(Dataset excerpts)
------------------------
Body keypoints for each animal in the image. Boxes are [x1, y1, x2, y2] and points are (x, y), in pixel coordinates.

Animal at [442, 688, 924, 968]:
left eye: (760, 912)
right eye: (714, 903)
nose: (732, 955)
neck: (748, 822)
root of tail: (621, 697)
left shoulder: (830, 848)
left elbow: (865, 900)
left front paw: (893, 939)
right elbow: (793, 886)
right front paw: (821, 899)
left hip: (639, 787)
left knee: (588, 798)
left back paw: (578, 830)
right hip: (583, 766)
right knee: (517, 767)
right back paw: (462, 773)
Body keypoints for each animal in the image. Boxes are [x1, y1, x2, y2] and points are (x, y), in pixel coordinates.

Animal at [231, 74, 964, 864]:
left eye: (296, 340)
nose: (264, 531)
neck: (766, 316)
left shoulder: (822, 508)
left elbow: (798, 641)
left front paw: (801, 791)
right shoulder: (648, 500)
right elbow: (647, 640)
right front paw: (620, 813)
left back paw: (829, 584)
------------------------
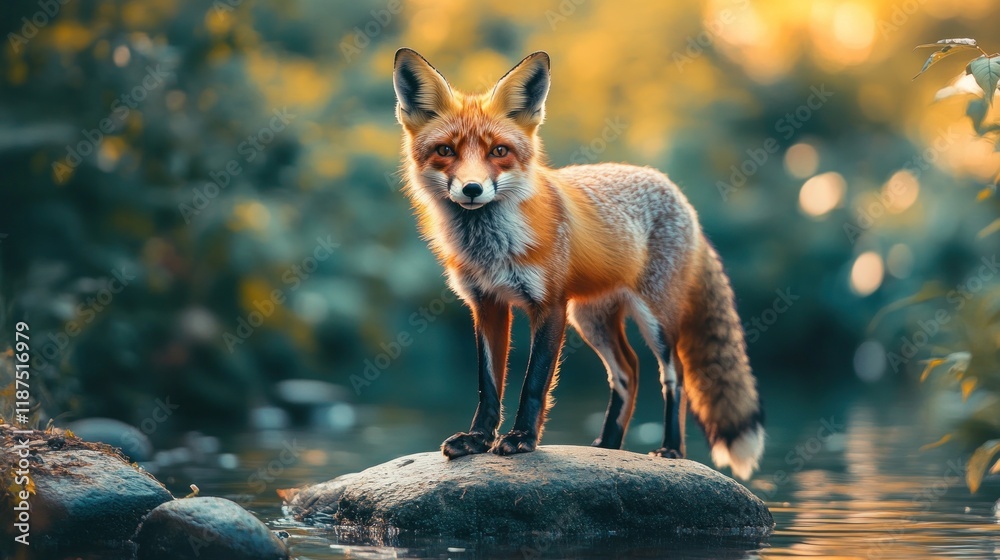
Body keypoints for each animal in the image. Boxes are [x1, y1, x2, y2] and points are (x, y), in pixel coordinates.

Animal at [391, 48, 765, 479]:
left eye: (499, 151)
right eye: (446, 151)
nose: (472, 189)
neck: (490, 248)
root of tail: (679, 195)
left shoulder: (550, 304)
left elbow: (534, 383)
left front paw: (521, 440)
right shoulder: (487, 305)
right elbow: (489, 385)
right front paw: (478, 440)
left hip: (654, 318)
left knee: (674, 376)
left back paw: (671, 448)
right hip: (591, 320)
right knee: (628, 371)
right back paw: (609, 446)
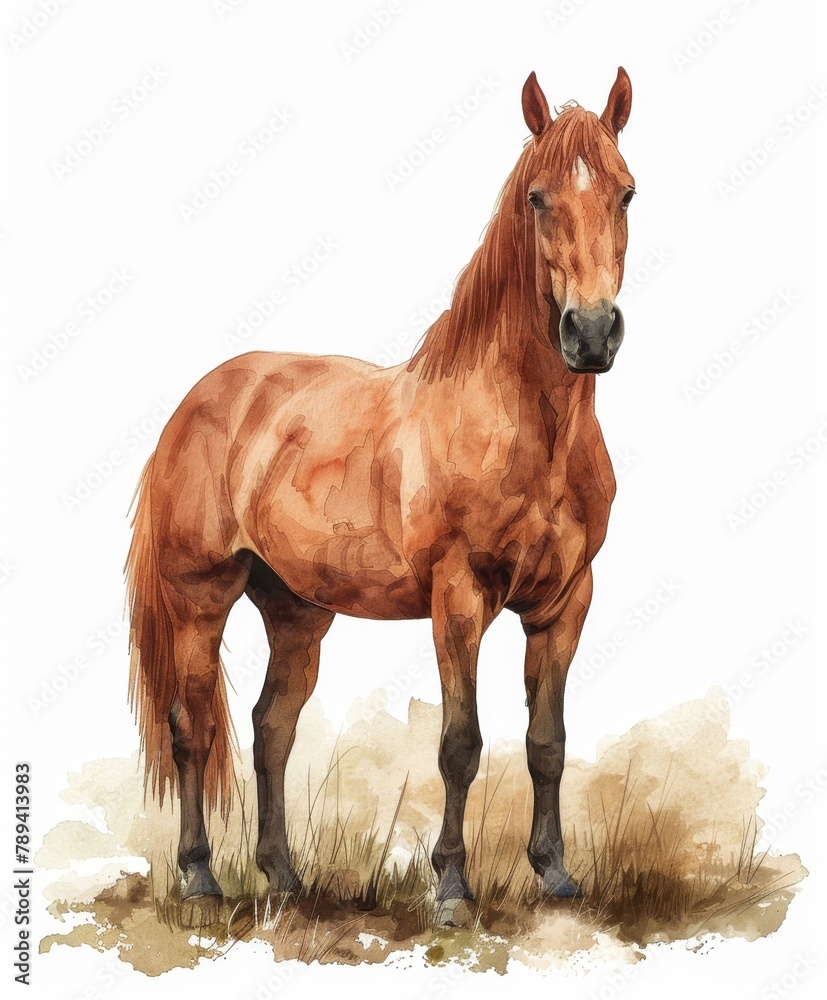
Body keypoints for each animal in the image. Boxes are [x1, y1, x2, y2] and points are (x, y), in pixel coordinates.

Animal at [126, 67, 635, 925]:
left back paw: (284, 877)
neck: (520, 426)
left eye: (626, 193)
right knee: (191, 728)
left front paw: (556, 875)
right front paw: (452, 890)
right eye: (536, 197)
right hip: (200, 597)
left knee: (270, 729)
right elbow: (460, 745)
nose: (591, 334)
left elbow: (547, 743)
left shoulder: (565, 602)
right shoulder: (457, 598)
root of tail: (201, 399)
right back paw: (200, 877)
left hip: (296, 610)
------------------------
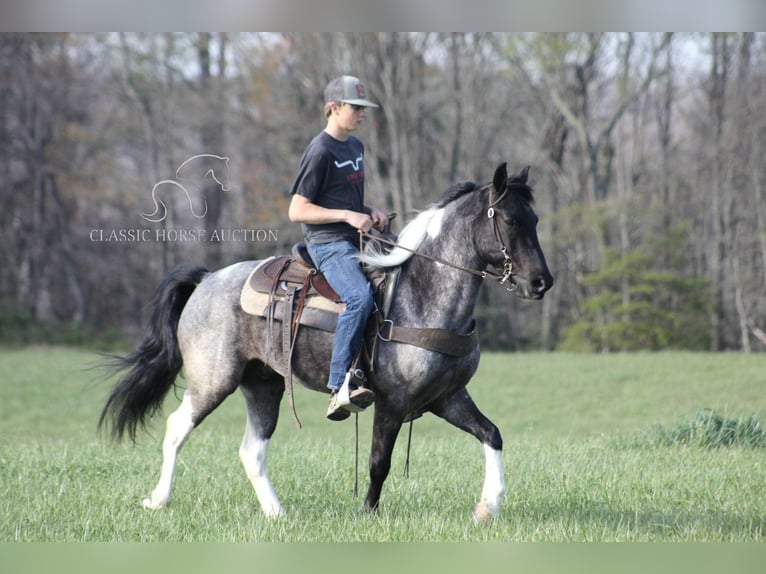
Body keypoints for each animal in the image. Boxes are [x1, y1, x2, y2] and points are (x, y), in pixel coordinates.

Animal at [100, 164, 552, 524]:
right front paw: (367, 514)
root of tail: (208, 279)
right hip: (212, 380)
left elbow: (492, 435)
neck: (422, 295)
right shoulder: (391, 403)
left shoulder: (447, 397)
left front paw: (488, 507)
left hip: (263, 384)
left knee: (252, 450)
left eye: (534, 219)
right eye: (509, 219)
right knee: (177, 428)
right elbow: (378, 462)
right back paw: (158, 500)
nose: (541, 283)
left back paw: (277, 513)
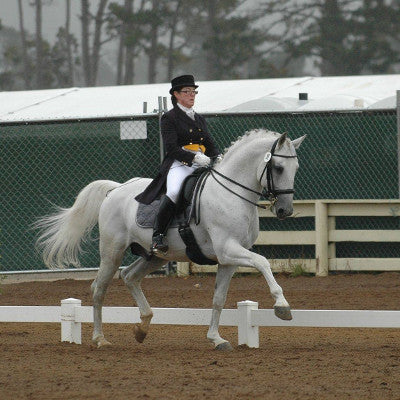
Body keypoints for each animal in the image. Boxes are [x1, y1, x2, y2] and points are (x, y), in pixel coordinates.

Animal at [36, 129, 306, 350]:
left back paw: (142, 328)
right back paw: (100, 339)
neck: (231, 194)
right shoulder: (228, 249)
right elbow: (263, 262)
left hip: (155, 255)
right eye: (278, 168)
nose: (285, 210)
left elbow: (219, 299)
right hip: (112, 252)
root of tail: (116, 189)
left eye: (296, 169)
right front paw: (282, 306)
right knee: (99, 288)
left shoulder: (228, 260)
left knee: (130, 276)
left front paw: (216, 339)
------------------------
**TASK**. Using the records above, return word for word the lines that begin at the one containing "left elbow: (534, 383)" and end at the one containing "nose: (591, 334)", both of them included and no pictures.

**ANSWER TO THE EXERCISE**.
left elbow: (534, 383)
left front paw: (521, 440)
right shoulder: (487, 305)
right elbow: (489, 385)
right front paw: (478, 440)
left hip: (654, 318)
left knee: (674, 376)
left back paw: (671, 448)
right hip: (591, 320)
right knee: (628, 371)
right back paw: (609, 446)
Body keypoints for each animal in the image. Boxes are [x1, y1, x2, y2] and points are (x, y), in pixel coordinates.

Animal at [126, 67, 635, 925]:
left back paw: (284, 877)
neck: (520, 426)
left eye: (626, 193)
right knee: (191, 728)
left front paw: (556, 875)
right front paw: (452, 890)
right eye: (536, 197)
right hip: (200, 597)
left knee: (270, 729)
right elbow: (460, 745)
nose: (591, 334)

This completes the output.